Posted: Tue, 12 Jul 2005

[miningmx.com] -- IT costs an average $500m to find a commercially mineable kimberlite, the geological structure that hosts diamonds. If that sounds expensive, it’s worth considering that time is an important part of the equation. Kimberlites are hellishly rare to find. Of the 4,450 known kimberlites, less than 1% are mineable as commercial ventures.

Yet there’s no shortage of newly established junior miners looking for diamonds. Petra Diamonds in Angola and African Diamonds in Botswana, are typical of the UK listed diamond hopefuls.

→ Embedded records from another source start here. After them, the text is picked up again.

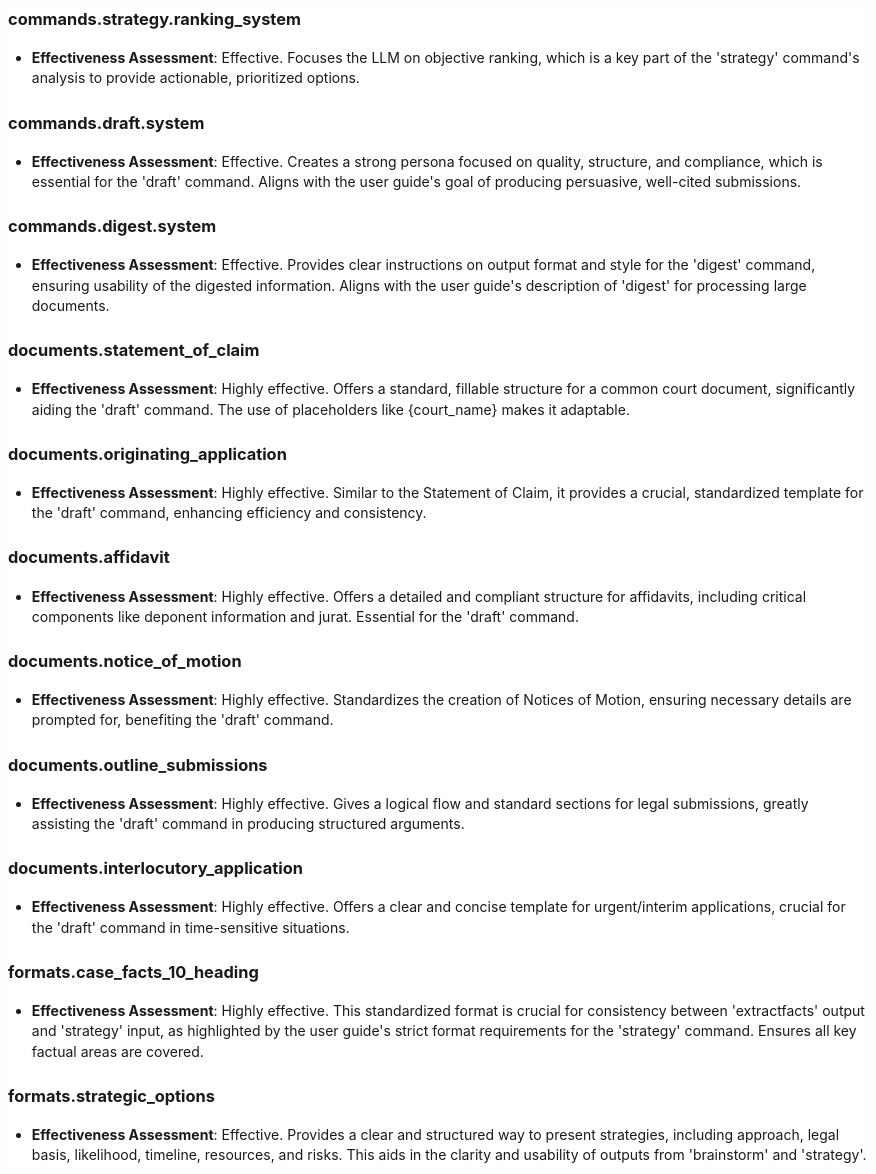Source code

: ### commands.strategy.ranking_system
- **Effectiveness Assessment**: Effective. Focuses the LLM on objective ranking, which is a key part of the 'strategy' command's analysis to provide actionable, prioritized options.

### commands.draft.system
- **Effectiveness Assessment**: Effective. Creates a strong persona focused on quality, structure, and compliance, which is essential for the 'draft' command. Aligns with the user guide's goal of producing persuasive, well-cited submissions.

### commands.digest.system
- **Effectiveness Assessment**: Effective. Provides clear instructions on output format and style for the 'digest' command, ensuring usability of the digested information. Aligns with the user guide's description of 'digest' for processing large documents.

### documents.statement_of_claim
- **Effectiveness Assessment**: Highly effective. Offers a standard, fillable structure for a common court document, significantly aiding the 'draft' command. The use of placeholders like {court_name} makes it adaptable.

### documents.originating_application
- **Effectiveness Assessment**: Highly effective. Similar to the Statement of Claim, it provides a crucial, standardized template for the 'draft' command, enhancing efficiency and consistency.

### documents.affidavit
- **Effectiveness Assessment**: Highly effective. Offers a detailed and compliant structure for affidavits, including critical components like deponent information and jurat. Essential for the 'draft' command.

### documents.notice_of_motion
- **Effectiveness Assessment**: Highly effective. Standardizes the creation of Notices of Motion, ensuring necessary details are prompted for, benefiting the 'draft' command.

### documents.outline_submissions
- **Effectiveness Assessment**: Highly effective. Gives a logical flow and standard sections for legal submissions, greatly assisting the 'draft' command in producing structured arguments.

### documents.interlocutory_application
- **Effectiveness Assessment**: Highly effective. Offers a clear and concise template for urgent/interim applications, crucial for the 'draft' command in time-sensitive situations.

### formats.case_facts_10_heading
- **Effectiveness Assessment**: Highly effective. This standardized format is crucial for consistency between 'extractfacts' output and 'strategy' input, as highlighted by the user guide's strict format requirements for the 'strategy' command. Ensures all key factual areas are covered.

### formats.strategic_options
- **Effectiveness Assessment**: Effective. Provides a clear and structured way to present strategies, including approach, legal basis, likelihood, timeline, resources, and risks. This aids in the clarity and usability of outputs from 'brainstorm' and 'strategy'.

“We were in the right place at the right time having set up business in Botswana,” says Mark Scowcroft, executive director of African Diamonds. Scrowcroft, a former De Beers employee, applied for property once prospected by De Beers in Botswana’s Orapa region. “When you’re looking for elephants you’ve got to be in elephant country,” Scowcroft says. A bankable feasibility study in underway at a kimberlite pipe known as AK6, about 9.5 hectares in size and grading at 25 carats per 100 tons mined.

Against this background, it’s important for a company like De Beers, which also has the added pressure on finding replacement carats, to establish itself wherever kimberlites are found in volume. In its 2003 financial year, the SA group switched exploration focus away from Australia to Africa and has more recently raised a flag over Russia.

Angola, in particular, has been an important destination for the group, an area from which De Beers has been banned for the past four years. Exploration in Angola was suspended in 2001 after Endiama and De Beers failed to settle differences on the renegotiation of a former agreement signed in the early 1990s. The decision meant that Israeli company, the Leviev Group, had exclusive rights to market Angola’s legitimate diamond output.

The new agreement, however, provides for a joint venture that will be granted exclusive mineral rights for the mining and marketing of diamonds from economically mineable deposits. Commenting on the strategy, Gary Ralfe, De Beers MD, says: “There is a greater degree of flexibility in De Beers and we want to converge rather than diverge. A big imperative is to define our strategic partners as we have in Angola.”

The agreement with Endiama allows De Beers to examine land holdings in discrete 3,000km2 parcels in the Lunda Norte province. But it has competition. Petra Diamonds has already established roots in Angola and now has the support of BHP Billiton.

De Beers has to find more carats. Its control of the world market has slipped from about 65% in recent years to about 50%, but now finds the diamond market approaching a massive supply deficit. It believes demand should rise about 50% from 2002’s $9bn to $14bn by 2012, more than the combined productions of Botswana and Russia, the world’s two largest producers. “So where is $3bn net coming from by 2012?” says Picton. “That’s the equivalent of almost another De Beers”.

The outcome is that diamond prices are expected to continue their upward drive. Rough diamond prices have risen over 20% on average during 2003 and 2004, and must rise another 30% in real terms by 2012.